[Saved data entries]
--- START ---

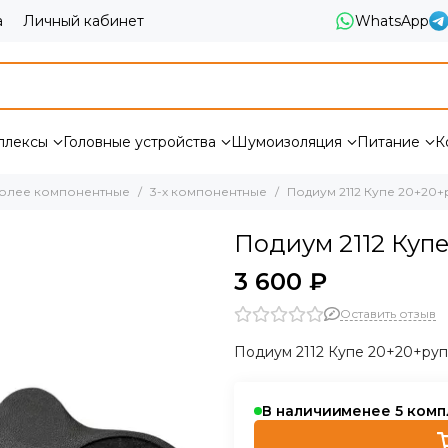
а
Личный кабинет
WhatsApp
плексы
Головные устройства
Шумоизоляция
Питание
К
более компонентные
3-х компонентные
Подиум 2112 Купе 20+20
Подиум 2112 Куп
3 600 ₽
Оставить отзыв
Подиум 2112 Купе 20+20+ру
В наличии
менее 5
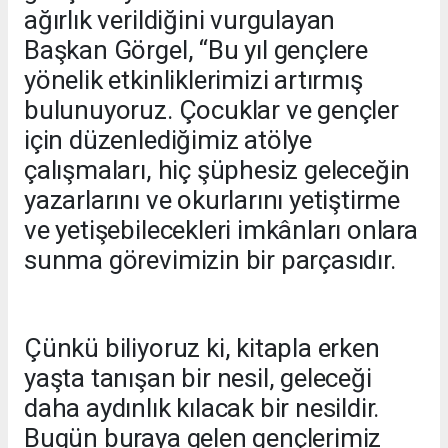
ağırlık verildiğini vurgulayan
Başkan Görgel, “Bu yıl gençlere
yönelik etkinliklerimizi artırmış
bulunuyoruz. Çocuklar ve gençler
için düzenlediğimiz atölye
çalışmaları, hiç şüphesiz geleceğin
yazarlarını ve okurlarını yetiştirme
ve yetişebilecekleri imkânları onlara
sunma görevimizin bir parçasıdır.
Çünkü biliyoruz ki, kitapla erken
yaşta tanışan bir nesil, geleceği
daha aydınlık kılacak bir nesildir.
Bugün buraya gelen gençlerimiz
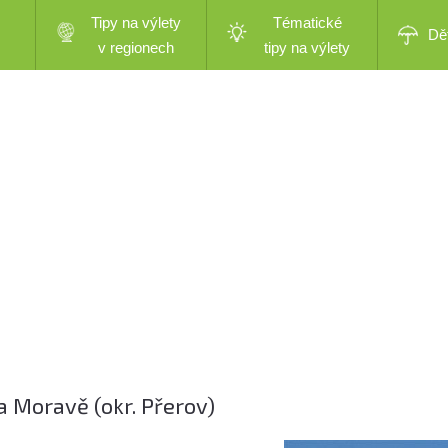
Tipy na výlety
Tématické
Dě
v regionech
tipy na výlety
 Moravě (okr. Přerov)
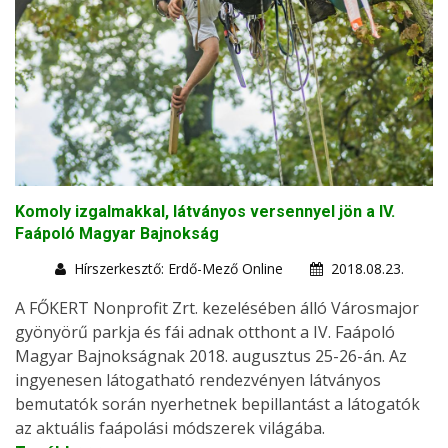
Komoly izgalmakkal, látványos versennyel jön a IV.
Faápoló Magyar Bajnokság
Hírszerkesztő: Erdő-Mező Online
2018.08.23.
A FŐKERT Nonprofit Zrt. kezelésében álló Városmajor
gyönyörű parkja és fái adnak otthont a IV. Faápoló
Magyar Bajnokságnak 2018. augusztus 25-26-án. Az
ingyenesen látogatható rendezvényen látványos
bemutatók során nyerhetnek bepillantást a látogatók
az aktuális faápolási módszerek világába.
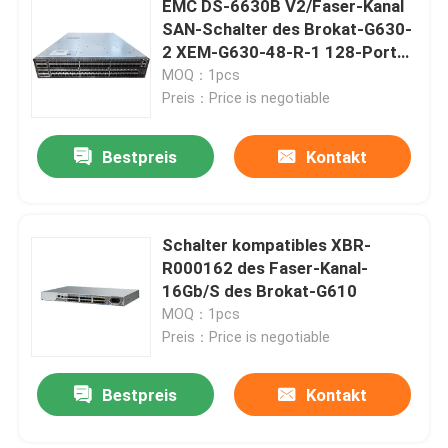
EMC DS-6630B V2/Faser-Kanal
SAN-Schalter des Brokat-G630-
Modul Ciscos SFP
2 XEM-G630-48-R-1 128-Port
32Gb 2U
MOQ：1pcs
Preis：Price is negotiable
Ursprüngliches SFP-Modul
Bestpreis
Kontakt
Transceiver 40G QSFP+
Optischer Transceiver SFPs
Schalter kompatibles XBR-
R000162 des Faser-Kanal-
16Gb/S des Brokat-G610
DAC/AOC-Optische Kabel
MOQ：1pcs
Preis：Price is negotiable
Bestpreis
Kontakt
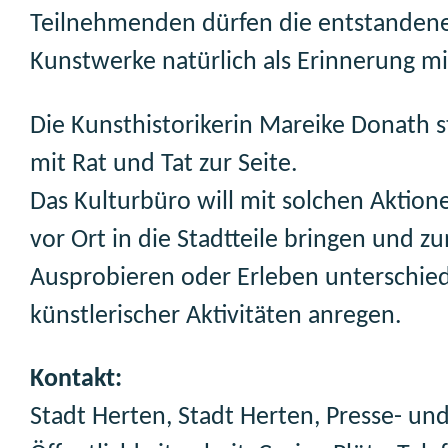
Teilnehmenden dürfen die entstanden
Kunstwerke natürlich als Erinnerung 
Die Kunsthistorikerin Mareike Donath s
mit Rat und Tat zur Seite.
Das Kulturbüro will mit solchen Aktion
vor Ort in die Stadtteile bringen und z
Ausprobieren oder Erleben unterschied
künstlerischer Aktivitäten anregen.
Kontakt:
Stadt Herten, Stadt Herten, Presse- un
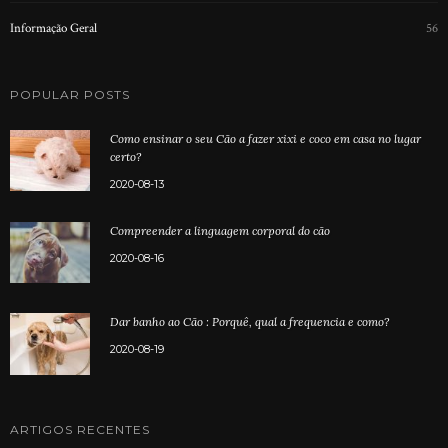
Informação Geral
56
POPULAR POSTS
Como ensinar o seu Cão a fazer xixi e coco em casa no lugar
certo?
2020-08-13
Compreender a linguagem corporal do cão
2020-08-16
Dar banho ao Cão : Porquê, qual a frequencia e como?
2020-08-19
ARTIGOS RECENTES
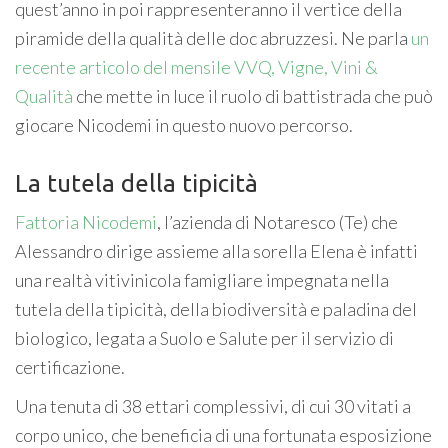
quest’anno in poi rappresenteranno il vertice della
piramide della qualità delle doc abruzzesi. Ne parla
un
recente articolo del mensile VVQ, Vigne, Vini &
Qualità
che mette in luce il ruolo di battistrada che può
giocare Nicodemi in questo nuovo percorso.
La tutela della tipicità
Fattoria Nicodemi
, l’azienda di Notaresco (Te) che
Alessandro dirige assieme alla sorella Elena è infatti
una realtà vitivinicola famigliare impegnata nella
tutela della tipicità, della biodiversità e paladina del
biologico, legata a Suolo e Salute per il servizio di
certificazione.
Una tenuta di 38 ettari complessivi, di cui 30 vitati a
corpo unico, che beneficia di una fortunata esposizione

--- END ---

=== Exercise aim ===
Starting from the line that contains "Alessandro dirige assieme", reproduce each line of the data exactly through the last one.

=== Written answer ===
Alessandro dirige assieme alla sorella Elena è infatti
una realtà vitivinicola famigliare impegnata nella
tutela della tipicità, della biodiversità e paladina del
biologico, legata a Suolo e Salute per il servizio di
certificazione.
Una tenuta di 38 ettari complessivi, di cui 30 vitati a
corpo unico, che beneficia di una fortunata esposizione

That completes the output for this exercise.